- [Assigned task]:
Copy only those lines which run from the line containing "NAN-289, start: Sep 15 -> Sep 12" to the end of the entries below, both inclusive, exactly as written and with no pictures.

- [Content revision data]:

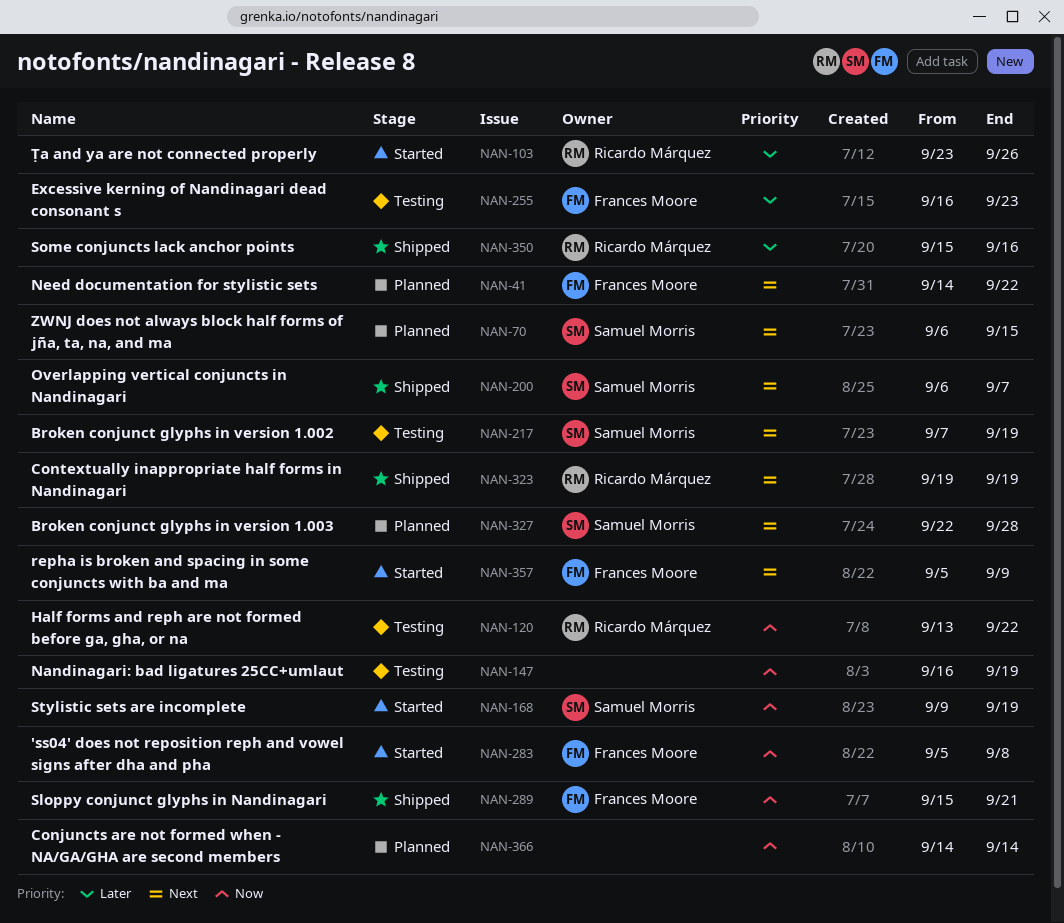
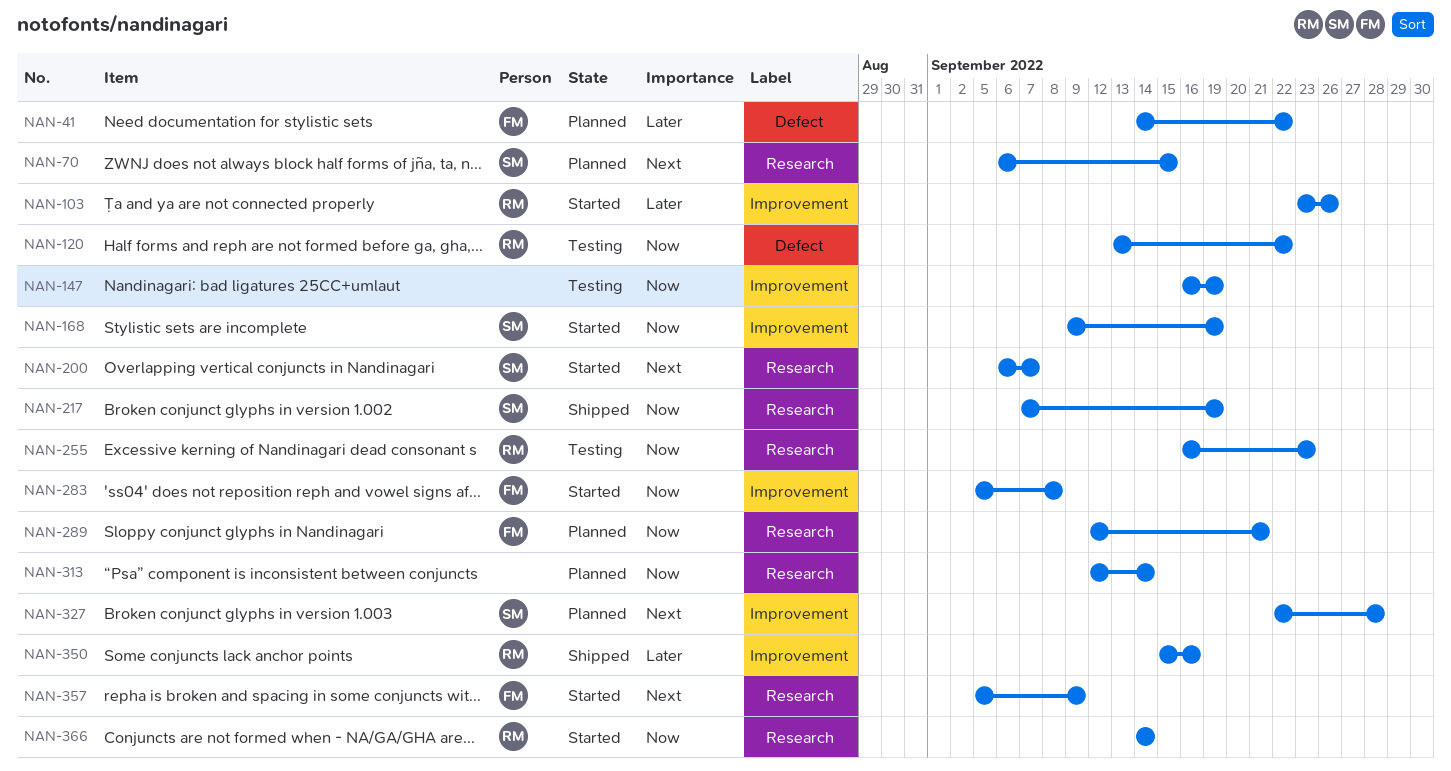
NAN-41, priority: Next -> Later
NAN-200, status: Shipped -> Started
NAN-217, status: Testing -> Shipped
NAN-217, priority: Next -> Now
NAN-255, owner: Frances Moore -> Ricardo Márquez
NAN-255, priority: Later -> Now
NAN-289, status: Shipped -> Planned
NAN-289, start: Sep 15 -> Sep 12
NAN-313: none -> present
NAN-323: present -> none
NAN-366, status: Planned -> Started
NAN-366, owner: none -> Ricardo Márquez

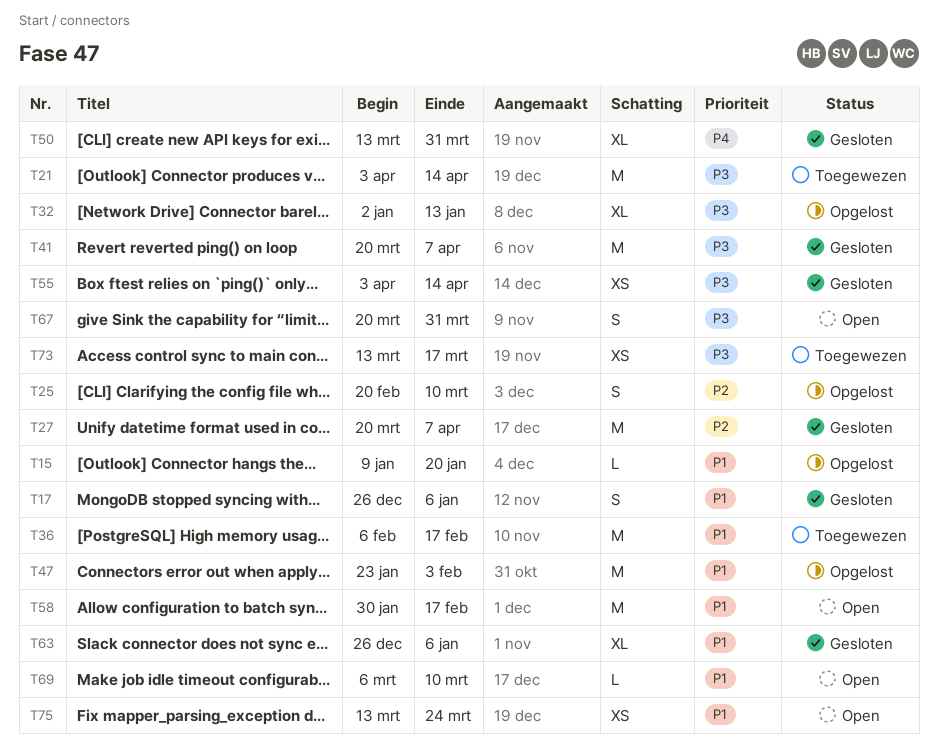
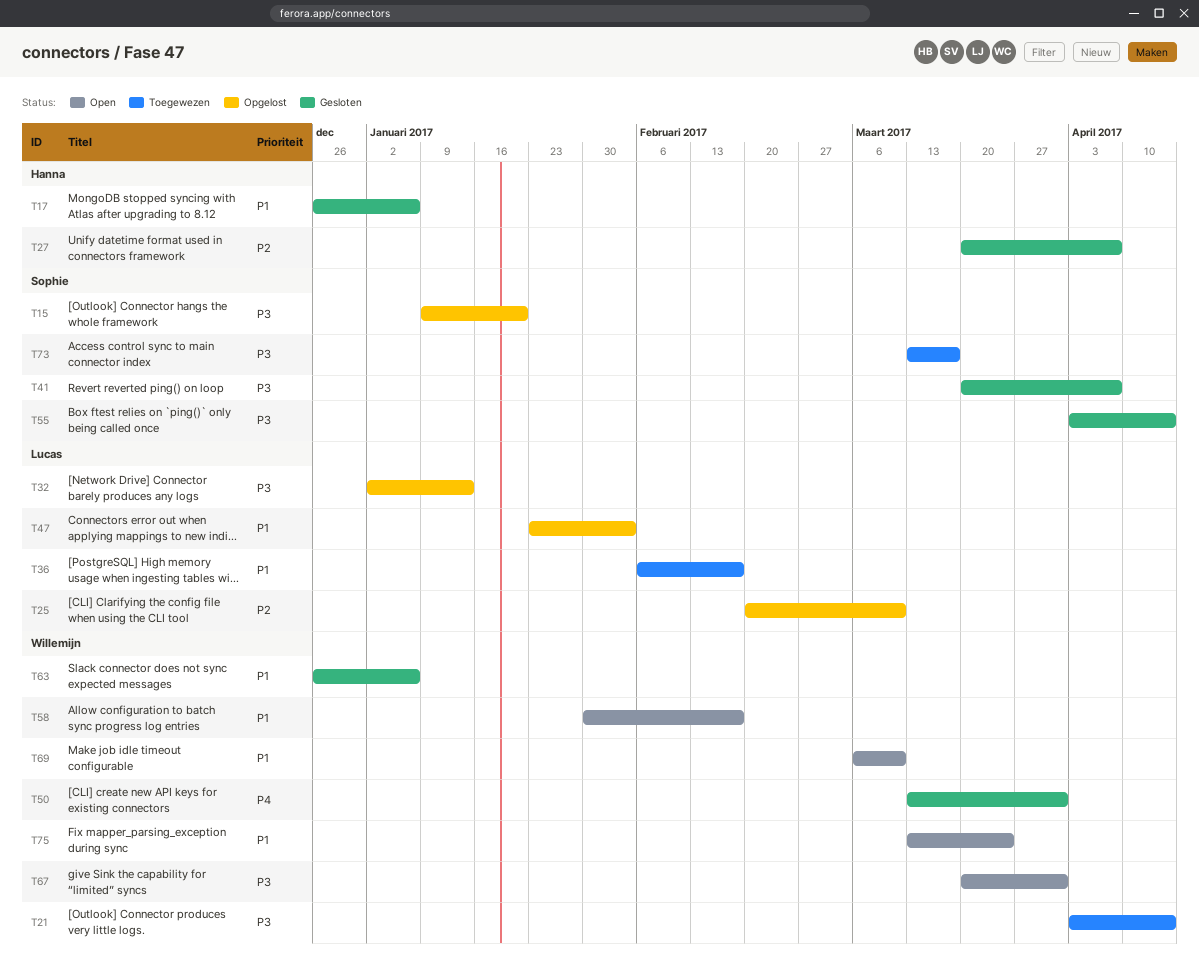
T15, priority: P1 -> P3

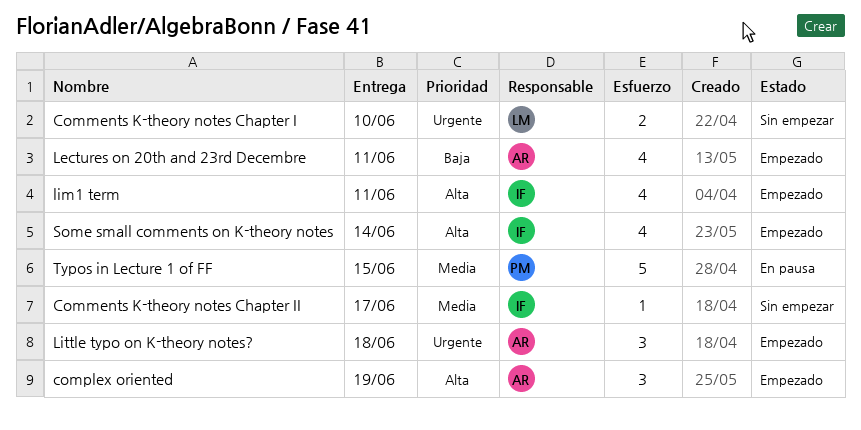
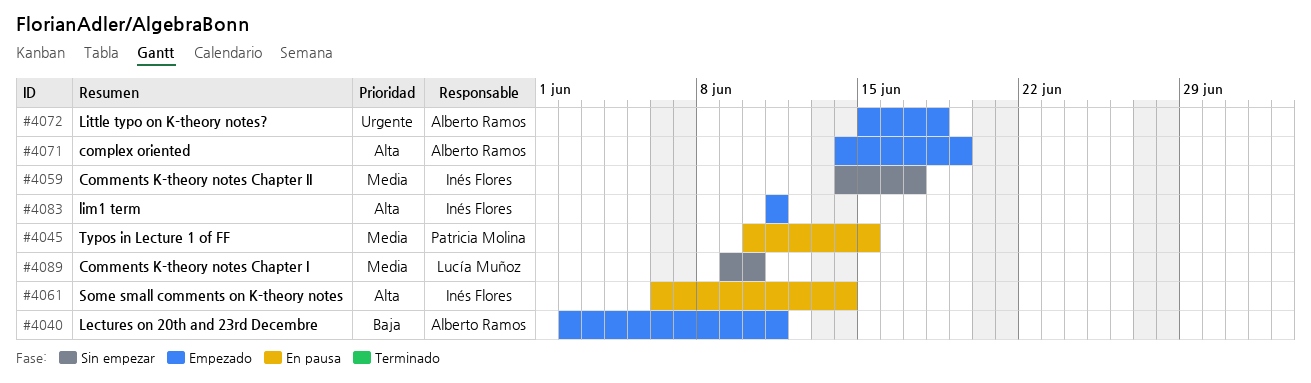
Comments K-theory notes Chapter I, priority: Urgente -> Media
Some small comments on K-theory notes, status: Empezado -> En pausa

- [Answer box]:
NAN-289, start: Sep 15 -> Sep 12
NAN-313: none -> present
NAN-323: present -> none
NAN-366, status: Planned -> Started
NAN-366, owner: none -> Ricardo Márquez

T15, priority: P1 -> P3

Comments K-theory notes Chapter I, priority: Urgente -> Media
Some small comments on K-theory notes, status: Empezado -> En pausa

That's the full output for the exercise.